*** Opening of Data section ***

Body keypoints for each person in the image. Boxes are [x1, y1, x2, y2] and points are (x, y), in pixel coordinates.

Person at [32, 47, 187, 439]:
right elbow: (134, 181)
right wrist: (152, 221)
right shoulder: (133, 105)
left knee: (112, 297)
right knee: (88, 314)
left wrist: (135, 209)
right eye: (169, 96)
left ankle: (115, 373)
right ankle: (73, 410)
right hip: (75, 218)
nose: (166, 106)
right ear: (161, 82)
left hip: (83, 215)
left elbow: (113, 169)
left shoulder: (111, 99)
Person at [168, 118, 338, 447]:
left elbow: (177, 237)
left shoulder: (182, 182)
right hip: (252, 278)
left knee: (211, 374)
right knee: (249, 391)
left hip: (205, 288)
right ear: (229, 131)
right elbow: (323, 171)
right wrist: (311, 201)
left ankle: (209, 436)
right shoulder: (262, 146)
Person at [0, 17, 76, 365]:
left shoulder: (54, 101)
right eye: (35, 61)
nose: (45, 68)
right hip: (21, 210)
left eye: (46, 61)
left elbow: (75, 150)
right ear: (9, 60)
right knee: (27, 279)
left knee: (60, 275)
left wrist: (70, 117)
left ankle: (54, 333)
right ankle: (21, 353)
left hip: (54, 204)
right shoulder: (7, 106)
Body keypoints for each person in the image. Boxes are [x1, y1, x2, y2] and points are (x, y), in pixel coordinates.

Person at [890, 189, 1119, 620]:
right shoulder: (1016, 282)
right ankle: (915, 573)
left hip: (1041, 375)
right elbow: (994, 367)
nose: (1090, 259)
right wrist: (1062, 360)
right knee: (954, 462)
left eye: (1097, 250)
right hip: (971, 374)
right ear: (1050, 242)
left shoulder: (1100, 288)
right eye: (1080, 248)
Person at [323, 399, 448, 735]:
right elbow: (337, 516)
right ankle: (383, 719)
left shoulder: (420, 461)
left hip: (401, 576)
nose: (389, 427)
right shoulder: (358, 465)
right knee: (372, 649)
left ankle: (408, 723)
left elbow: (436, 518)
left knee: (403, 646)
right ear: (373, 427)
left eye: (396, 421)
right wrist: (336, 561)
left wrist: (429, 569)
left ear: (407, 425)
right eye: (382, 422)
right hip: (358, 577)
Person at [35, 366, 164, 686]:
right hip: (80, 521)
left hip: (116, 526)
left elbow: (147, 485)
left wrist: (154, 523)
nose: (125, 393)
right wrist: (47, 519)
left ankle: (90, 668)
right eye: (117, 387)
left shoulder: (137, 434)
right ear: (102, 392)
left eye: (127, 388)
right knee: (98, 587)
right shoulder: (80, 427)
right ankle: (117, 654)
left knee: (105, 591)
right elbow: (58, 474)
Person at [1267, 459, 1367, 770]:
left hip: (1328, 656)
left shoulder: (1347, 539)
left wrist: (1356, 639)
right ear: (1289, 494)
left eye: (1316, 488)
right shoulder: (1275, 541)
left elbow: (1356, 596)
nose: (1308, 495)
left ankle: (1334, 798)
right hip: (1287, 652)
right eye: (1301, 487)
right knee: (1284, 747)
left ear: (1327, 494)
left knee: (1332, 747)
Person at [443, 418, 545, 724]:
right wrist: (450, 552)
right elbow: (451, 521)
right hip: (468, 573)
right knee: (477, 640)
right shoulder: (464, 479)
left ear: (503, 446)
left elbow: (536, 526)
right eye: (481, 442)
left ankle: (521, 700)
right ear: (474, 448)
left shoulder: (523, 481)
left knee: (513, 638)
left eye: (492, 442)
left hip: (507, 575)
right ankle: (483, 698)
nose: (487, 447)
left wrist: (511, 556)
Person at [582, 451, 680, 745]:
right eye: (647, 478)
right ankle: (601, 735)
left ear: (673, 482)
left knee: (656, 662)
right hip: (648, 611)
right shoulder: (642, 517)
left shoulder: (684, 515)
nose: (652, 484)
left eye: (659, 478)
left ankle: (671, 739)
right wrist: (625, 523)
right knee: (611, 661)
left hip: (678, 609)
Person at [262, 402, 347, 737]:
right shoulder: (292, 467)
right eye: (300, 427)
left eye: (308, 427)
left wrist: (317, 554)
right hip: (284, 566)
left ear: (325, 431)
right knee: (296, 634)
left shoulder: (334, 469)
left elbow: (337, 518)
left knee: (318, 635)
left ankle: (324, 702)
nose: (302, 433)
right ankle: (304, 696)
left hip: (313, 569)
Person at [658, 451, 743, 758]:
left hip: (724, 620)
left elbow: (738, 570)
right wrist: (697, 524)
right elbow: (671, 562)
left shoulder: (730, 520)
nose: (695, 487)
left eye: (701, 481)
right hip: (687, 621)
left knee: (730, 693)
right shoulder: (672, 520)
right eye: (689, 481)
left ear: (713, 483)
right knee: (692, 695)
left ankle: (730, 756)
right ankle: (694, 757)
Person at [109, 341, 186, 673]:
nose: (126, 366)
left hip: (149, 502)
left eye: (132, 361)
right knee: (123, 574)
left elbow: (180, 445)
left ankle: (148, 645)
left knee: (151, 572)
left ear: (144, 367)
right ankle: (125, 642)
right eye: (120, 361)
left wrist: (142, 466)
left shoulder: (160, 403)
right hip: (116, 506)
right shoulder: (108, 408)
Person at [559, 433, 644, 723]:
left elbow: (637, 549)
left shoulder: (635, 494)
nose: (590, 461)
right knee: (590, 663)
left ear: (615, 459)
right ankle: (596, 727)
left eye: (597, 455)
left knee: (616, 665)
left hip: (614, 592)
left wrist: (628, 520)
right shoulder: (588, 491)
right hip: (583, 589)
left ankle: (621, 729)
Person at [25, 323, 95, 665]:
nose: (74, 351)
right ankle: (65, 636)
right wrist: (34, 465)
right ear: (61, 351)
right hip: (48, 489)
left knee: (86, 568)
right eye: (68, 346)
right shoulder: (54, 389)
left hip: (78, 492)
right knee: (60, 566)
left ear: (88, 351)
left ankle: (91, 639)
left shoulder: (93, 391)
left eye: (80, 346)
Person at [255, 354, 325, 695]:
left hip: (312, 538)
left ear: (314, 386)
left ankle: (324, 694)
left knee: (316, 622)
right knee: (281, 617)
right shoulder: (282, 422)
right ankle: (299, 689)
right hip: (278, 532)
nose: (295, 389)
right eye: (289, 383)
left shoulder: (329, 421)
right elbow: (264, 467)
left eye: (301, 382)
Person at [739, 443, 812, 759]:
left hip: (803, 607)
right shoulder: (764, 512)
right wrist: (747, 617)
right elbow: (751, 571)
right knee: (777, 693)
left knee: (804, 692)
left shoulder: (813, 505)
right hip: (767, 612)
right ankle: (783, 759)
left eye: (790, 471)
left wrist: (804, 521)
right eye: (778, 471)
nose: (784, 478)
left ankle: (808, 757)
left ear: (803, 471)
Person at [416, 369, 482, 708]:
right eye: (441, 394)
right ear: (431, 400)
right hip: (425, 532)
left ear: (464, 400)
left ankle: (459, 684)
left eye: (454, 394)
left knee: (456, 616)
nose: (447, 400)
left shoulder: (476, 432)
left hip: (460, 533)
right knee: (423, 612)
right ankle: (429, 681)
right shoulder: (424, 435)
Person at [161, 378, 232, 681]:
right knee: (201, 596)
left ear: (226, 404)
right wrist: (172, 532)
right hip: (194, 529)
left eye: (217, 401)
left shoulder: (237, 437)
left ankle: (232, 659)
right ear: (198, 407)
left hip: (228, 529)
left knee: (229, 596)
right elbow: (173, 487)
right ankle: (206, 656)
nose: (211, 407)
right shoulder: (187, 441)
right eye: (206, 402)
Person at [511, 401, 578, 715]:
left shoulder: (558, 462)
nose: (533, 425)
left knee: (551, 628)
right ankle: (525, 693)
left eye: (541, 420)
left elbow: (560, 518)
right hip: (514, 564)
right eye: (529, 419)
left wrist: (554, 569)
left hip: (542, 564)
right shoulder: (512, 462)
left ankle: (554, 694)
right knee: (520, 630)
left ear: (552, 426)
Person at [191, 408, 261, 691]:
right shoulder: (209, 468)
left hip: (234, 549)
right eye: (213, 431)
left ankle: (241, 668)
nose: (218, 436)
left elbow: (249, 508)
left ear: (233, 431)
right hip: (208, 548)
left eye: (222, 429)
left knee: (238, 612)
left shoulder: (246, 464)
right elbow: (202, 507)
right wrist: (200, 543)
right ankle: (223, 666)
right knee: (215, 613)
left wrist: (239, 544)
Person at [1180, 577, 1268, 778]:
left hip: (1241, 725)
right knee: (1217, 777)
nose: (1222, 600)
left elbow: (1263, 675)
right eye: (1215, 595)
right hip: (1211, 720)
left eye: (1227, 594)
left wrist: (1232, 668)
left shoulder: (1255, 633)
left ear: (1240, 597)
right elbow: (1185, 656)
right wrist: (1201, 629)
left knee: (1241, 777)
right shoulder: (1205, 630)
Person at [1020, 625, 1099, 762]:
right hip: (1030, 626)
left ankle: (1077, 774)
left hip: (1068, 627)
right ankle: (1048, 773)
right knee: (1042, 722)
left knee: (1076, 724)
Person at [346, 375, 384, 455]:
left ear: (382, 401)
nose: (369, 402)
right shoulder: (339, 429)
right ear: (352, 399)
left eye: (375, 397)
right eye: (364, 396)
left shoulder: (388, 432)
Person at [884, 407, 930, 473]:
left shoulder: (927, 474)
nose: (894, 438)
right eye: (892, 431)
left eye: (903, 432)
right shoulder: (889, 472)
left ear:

*** Close of Data section ***

▶ Problem statement:
In the listing above, transcribe exactly everything from the line containing "right eye: (441, 394)" down to the line containing "right eye: (892, 431)", including both and nothing more.

▶ Written response:
right eye: (441, 394)
right ear: (431, 400)
right hip: (425, 532)
left ear: (464, 400)
left ankle: (459, 684)
left eye: (454, 394)
left knee: (456, 616)
nose: (447, 400)
left shoulder: (476, 432)
left hip: (460, 533)
right knee: (423, 612)
right ankle: (429, 681)
right shoulder: (424, 435)
Person at [161, 378, 232, 681]:
right knee: (201, 596)
left ear: (226, 404)
right wrist: (172, 532)
right hip: (194, 529)
left eye: (217, 401)
left shoulder: (237, 437)
left ankle: (232, 659)
right ear: (198, 407)
left hip: (228, 529)
left knee: (229, 596)
right elbow: (173, 487)
right ankle: (206, 656)
nose: (211, 407)
right shoulder: (187, 441)
right eye: (206, 402)
Person at [511, 401, 578, 715]:
left shoulder: (558, 462)
nose: (533, 425)
left knee: (551, 628)
right ankle: (525, 693)
left eye: (541, 420)
left elbow: (560, 518)
right hip: (514, 564)
right eye: (529, 419)
left wrist: (554, 569)
left hip: (542, 564)
right shoulder: (512, 462)
left ankle: (554, 694)
right knee: (520, 630)
left ear: (552, 426)
Person at [191, 408, 261, 691]:
right shoulder: (209, 468)
left hip: (234, 549)
right eye: (213, 431)
left ankle: (241, 668)
nose: (218, 436)
left elbow: (249, 508)
left ear: (233, 431)
right hip: (208, 548)
left eye: (222, 429)
left knee: (238, 612)
left shoulder: (246, 464)
right elbow: (202, 507)
right wrist: (200, 543)
right ankle: (223, 666)
right knee: (215, 613)
left wrist: (239, 544)
Person at [1180, 577, 1268, 778]:
left hip: (1241, 725)
right knee: (1217, 777)
nose: (1222, 600)
left elbow: (1263, 675)
right eye: (1215, 595)
right hip: (1211, 720)
left eye: (1227, 594)
left wrist: (1232, 668)
left shoulder: (1255, 633)
left ear: (1240, 597)
right elbow: (1185, 656)
right wrist: (1201, 629)
left knee: (1241, 777)
right shoulder: (1205, 630)
Person at [1020, 625, 1099, 762]:
right hip: (1030, 626)
left ankle: (1077, 774)
left hip: (1068, 627)
right ankle: (1048, 773)
right knee: (1042, 722)
left knee: (1076, 724)
Person at [346, 375, 384, 455]:
left ear: (382, 401)
nose: (369, 402)
right shoulder: (339, 429)
right ear: (352, 399)
left eye: (375, 397)
right eye: (364, 396)
left shoulder: (388, 432)
Person at [884, 407, 930, 473]:
left shoulder: (927, 474)
nose: (894, 438)
right eye: (892, 431)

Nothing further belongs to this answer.